EXTRAIT FOURNI →
La canne est aussi ancienne que le verre lui-même : elle figure, parfaitement reconnaissable ou tout à fait pareille à ce qu’elle est aujourd’hui, sur des monumens égyptiens datant de plusieurs milliers d’années. Il y a des cannes de différentes dimensions, selon les verres que l’on souffle : la longueur ordinaire varie de 1m, 30 à 1m, 80, la grosseur est proportionnée ; le poids, sans être excessif, se fait pourtant sentir à qui garde la canne quelques instans en main. De l’extrémité, qui est renforcée et qu’on appelle le mors de canne, ou « cueille » le verre, par l’ouvreau du four, dans le pot ou creuset où s’est liquéfiée la composition : pour cette opération du « cueillage, » on se sert encore soit du pontil, espèce de tringle ou baguette en fer, pleine tandis que la canne est creuse, soit de la cordeline, qui n’est qu’un pontil plus mince, l’un et l’autre suffisans quand il n’est besoin de cueillir qu’une petite quantité de verre. Mais l’on peut en cueillir d’un coup d’assez fortes quantités : 200 grammes au premier cueillage, de 600 à 700 grammes au second, et, dans la fabrication du verre à vitre, jusqu’à 5 kilogrammes en trois cueillages ; la goutte ou le globe de matière en fusion et en ignition qui adhère au « mors de canne » s’appelle, elle aussi, par extension, le mors de canne : le mors, c’est à la fois ce qui mord et ce qui est mordu.

Le travail du verre comporte, aux Verreries de Saint-Denis, six catégories ou spécialités d’ouvriers : ouvriers proprement dits, souffleurs, cueilleurs, gamins, chauffeurs et renfourneurs.

ENREGISTREMENTS BRUTS →

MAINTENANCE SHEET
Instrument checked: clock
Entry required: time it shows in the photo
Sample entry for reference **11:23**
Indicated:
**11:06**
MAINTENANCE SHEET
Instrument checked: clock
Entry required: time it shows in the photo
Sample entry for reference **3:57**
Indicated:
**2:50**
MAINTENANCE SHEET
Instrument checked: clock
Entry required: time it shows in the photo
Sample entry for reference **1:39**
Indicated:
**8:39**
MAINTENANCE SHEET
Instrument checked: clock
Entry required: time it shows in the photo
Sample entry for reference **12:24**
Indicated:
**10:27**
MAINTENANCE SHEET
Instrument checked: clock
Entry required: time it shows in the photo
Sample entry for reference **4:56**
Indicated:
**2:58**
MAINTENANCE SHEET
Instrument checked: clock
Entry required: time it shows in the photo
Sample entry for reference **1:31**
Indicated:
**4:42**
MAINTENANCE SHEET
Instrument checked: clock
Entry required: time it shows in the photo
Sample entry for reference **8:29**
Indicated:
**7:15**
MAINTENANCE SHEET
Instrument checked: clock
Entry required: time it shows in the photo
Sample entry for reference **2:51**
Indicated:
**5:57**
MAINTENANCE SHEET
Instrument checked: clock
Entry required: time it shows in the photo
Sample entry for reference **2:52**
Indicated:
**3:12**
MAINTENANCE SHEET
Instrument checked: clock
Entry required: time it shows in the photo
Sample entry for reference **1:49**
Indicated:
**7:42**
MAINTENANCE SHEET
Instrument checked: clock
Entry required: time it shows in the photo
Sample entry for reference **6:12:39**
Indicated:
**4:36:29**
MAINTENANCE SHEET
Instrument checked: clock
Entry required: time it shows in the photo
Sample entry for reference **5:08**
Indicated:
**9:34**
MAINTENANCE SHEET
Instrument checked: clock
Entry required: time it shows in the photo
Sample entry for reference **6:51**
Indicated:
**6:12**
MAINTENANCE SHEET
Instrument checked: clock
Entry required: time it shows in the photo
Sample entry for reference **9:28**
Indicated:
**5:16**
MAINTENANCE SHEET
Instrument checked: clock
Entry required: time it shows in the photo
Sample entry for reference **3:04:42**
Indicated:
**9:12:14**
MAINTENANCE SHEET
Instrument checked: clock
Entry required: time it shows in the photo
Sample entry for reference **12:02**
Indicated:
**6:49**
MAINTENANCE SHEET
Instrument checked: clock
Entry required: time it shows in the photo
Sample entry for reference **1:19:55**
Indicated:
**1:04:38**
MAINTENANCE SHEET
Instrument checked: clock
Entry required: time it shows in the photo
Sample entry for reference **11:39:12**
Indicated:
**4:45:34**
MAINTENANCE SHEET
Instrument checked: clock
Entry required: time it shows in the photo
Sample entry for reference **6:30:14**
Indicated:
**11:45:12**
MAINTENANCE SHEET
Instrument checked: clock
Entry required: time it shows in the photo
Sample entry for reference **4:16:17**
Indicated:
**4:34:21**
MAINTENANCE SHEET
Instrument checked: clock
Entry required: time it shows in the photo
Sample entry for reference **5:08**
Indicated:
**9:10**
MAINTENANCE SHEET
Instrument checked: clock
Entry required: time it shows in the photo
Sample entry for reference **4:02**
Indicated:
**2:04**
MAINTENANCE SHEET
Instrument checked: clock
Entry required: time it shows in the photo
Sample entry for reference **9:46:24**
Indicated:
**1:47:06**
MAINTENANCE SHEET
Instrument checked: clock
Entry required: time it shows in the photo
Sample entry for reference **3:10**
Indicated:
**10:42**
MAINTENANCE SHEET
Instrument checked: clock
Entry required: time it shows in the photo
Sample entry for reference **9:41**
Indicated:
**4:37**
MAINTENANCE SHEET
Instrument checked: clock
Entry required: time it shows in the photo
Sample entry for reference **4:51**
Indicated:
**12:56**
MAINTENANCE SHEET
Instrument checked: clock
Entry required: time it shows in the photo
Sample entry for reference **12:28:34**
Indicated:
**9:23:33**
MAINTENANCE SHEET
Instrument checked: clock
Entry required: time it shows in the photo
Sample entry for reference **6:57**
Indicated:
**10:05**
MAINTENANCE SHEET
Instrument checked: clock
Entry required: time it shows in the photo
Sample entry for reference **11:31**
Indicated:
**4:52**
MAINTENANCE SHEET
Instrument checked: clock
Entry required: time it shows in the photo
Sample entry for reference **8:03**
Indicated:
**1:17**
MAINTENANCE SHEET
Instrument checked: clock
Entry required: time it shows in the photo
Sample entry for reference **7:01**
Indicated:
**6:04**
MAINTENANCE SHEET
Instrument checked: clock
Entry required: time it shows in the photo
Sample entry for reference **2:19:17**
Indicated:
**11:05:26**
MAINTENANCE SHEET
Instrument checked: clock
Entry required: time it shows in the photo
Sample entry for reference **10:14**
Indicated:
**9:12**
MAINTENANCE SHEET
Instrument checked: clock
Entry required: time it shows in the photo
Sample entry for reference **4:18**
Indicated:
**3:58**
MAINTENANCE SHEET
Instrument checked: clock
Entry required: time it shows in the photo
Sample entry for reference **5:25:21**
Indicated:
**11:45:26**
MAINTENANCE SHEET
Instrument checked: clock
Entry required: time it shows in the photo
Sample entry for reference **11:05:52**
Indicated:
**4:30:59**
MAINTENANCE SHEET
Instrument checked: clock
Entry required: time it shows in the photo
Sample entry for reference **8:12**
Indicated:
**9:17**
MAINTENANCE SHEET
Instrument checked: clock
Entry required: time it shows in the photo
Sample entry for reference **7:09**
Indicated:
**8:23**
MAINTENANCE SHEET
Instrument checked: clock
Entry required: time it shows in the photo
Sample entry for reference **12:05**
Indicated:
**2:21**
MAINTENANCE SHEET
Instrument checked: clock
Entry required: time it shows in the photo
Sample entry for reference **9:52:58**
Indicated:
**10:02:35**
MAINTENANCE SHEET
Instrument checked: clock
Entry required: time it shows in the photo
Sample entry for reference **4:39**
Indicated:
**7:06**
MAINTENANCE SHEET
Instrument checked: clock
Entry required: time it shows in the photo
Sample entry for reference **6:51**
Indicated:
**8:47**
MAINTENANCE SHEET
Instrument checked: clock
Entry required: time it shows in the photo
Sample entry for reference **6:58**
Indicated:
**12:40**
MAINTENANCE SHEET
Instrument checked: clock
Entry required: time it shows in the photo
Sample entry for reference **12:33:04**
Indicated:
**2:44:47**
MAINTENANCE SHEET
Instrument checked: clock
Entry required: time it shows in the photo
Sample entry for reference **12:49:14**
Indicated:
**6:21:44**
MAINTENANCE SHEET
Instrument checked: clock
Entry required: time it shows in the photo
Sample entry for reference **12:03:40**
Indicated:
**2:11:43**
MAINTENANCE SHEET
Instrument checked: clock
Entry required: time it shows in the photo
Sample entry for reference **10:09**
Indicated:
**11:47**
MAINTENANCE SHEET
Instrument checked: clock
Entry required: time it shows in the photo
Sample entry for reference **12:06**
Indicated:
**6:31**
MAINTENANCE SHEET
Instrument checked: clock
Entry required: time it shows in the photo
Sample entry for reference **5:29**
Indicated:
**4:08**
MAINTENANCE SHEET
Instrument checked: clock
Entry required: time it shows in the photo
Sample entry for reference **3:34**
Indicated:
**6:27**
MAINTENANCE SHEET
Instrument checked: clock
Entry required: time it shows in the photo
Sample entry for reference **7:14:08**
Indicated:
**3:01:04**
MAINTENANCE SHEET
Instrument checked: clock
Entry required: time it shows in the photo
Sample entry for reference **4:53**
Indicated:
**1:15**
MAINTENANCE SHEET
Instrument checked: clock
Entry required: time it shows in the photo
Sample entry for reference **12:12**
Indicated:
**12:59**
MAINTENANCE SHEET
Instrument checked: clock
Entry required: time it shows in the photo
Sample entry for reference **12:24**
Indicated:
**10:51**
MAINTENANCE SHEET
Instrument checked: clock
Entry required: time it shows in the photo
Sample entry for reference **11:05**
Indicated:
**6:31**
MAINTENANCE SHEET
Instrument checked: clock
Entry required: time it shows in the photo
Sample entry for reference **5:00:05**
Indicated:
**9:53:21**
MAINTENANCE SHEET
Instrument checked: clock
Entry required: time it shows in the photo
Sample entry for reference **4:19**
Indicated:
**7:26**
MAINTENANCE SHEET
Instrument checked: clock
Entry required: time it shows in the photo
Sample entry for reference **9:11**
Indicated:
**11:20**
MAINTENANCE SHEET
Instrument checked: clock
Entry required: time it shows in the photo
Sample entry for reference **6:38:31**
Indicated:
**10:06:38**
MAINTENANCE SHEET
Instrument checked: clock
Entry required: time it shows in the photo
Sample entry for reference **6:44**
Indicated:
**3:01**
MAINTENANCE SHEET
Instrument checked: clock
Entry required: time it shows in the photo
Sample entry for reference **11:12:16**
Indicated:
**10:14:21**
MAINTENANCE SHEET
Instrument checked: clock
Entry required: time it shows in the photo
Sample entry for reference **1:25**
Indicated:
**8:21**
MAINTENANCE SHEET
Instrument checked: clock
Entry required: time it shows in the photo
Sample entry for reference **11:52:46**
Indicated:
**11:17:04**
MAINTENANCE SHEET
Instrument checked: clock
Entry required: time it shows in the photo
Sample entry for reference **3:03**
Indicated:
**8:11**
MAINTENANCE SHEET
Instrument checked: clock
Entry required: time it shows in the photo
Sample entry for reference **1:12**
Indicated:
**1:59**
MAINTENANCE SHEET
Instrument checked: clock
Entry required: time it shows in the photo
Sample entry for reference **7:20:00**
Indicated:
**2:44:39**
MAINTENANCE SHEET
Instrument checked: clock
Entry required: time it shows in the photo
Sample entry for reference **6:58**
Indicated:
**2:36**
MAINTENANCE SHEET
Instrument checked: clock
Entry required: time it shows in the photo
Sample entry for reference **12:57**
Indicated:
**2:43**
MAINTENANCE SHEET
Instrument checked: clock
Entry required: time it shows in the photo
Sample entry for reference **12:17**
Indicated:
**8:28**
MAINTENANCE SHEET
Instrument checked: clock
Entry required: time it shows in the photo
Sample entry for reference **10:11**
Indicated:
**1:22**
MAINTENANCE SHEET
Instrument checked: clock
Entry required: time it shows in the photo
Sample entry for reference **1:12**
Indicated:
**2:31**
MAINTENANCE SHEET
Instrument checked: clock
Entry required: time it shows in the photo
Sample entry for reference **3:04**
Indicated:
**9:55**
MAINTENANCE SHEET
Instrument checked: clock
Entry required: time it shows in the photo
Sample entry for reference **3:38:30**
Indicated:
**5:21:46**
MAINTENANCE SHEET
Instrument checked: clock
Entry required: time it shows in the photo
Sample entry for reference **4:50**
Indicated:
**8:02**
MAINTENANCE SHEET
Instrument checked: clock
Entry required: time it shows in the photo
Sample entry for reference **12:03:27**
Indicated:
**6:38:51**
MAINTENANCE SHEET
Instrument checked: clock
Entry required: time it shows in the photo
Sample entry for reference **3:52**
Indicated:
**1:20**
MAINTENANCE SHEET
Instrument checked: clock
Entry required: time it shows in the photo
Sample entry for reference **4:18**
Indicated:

EXERCICES À FAIRE →
1 – Selon l'extrait sur la canne du verrier, quelle est la longueur ordinaire d'une canne ?
2 – Recopiez le passage de l'extrait sur la canne du verrier qui commence par les mots contenant "Le travail du" et se termine par "chauffeurs et renfourneurs.".
3 – Les affirmations suivantes concordent-elles avec l'extrait sur la canne du verrier ? Pour chacune, répondez par oui ou non en citant les mots décisifs de l'extrait.
(a) Le pontil est plein, alors que la canne est creuse.
(b) Dans la fabrication du verre à vitre, on peut cueillir jusqu'à 10 kilogrammes en trois cueillages.
(c) Aux Verreries de Saint-Denis, le travail du verre compte quatre catégories d'ouvriers.

RÉSULTATS FINAUX →
1 – Elle varie de 1m, 30 à 1m, 80.

2 –
Le travail du verre comporte, aux Verreries de Saint-Denis, six catégories ou spécialités d’ouvriers : ouvriers proprement dits, souffleurs, cueilleurs, gamins, chauffeurs et renfourneurs.

3 –
(a) Oui : « pleine tandis que la canne est creuse ».
(b) Non : « jusqu’à 5 kilogrammes en trois cueillages ».
(c) Non : « six catégories ou spécialités d’ouvriers ».